Last month, August 2015, typhoon Ineng battered Northern Luzon. While approaching the region, it dumped heavy rains for several days and then came in with sustained winds of 140 kms per hour resulting in landslides in already sodden upland villages, causing death to 15 people and forcing thousands to flee their homes. The amount of rains that the typhoon unloaded swelled the rivers and other waterways resulting in the destruction of bridges and irrigation systems while flooding agricultural lands in lower lying areas.
Today, the 9th of September, PAG-ASA reported that dry spell starts this month, with most provinces in the country expected to experience up to 60% below-normal rainfall. This will accordingly result in moderate to severe drought for the next four months at a time when our farmers are expecting the rains to water their crops. What last month’s rains have not finished in our agricultural production will be scorched by this long dry spell.
As expressed in countless times, all these extreme weather disturbances have become the new normal and we need to brace ourselves as the phenomenon even worsens. But while indeed we need to adapt to these changing conditions, more importantly we need to continually point out that these destructive weather patterns are the results of humanity’s folly and insistence on going against the Divine laws of nature.

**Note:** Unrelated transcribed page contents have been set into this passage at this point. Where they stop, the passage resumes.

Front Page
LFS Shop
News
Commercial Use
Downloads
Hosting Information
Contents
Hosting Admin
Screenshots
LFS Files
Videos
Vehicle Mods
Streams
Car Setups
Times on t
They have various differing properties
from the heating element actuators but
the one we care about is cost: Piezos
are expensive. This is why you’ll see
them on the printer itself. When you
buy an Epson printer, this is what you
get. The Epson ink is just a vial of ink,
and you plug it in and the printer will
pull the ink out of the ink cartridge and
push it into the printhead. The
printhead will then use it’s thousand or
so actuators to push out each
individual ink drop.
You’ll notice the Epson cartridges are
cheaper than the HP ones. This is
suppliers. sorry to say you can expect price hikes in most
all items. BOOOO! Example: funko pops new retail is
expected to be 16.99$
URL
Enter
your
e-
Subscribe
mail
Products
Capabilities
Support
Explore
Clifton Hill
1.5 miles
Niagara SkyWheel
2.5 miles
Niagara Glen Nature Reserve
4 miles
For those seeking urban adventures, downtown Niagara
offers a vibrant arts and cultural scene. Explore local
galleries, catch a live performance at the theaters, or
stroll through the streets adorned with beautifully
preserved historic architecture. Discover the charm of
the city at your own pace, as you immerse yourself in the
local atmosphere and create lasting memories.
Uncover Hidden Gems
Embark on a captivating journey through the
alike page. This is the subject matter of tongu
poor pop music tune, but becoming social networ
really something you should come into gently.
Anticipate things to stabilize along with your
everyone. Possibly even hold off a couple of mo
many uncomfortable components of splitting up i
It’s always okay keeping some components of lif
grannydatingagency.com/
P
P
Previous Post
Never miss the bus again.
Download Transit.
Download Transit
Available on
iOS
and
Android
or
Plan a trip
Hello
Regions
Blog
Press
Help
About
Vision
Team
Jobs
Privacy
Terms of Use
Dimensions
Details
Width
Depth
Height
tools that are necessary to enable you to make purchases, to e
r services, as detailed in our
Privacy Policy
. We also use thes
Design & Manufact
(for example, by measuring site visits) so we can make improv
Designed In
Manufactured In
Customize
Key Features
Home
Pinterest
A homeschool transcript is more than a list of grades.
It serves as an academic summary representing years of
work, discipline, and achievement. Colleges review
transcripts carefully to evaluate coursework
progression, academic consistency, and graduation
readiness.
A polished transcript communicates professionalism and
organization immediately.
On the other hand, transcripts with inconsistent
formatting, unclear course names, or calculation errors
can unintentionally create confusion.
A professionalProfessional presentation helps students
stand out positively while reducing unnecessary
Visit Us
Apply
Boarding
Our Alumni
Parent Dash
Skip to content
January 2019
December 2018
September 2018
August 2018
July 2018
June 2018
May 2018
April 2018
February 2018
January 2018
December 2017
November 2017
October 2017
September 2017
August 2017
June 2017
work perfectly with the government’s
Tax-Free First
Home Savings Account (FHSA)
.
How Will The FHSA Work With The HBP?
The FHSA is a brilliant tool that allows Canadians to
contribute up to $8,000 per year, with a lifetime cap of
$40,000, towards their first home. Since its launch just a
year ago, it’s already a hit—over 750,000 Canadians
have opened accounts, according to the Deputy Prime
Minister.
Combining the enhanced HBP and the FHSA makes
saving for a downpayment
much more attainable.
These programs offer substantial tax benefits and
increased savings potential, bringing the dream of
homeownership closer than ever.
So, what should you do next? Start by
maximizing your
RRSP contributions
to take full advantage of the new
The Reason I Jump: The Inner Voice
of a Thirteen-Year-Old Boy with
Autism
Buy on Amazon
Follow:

Certainly, the mountains come tumbling down as we have cleared them of vegetation and reduced their natural holding capacities. Certainly, massive flooding happens as rain waters no longer seep into the soil but are un-naturally diverted into waterways that are often full of siltation and could no longer allow the easy flow of the high water volume. In the cities, these waterways have been the dumping site for garbage and can easily overflow even with just an hour’s continuous raining. We could go on and on to cite what we have done and continue to do to bring about the scary weather conditions.
It is also very unfortunate that when natural disasters occur and massive destruction is incurred by affected communities in this country, there are quarters who rejoice and look at the events as opportunities to earn a windfall from government projects and contracts. There will be disaster fund allocations that will go to the rehabilitation of infrastructures that were easily damaged simply because of below-standard works in the first place.
The 5th Mark of our Mission as a Church is to strive to safeguard the integrity of creation and sustain and renew the life of the earth. It is this Mission imperative which continually impels us to speak against the continuing assault on creation such as mining, logging and similar extractive activities that bore into or flatten mountains and denude forests. We also raise our continuing concern over the increasing use of fossil fuel as well as chemical and toxic materials that poison and un-naturally warm our planet. We denounce the insatiable quest for profit at the expense of the environment by big corporate interests as well as opportunistic government officials and contractors. We need to continually bring to the fore that these activities and interests are largely contributory to last month’s typhoon destruction in Northern Luzon as well as the droughts that we expect in the coming months in the whole country.
We find comfort in prayer that the forthcoming dry months will not be so much damaging to people. As we seek Divine guidance and intervention, we call on all our members to continue exercising faithful stewardship and protection of creation. Each of us have a role and a valuable contribution to making this earth a better place.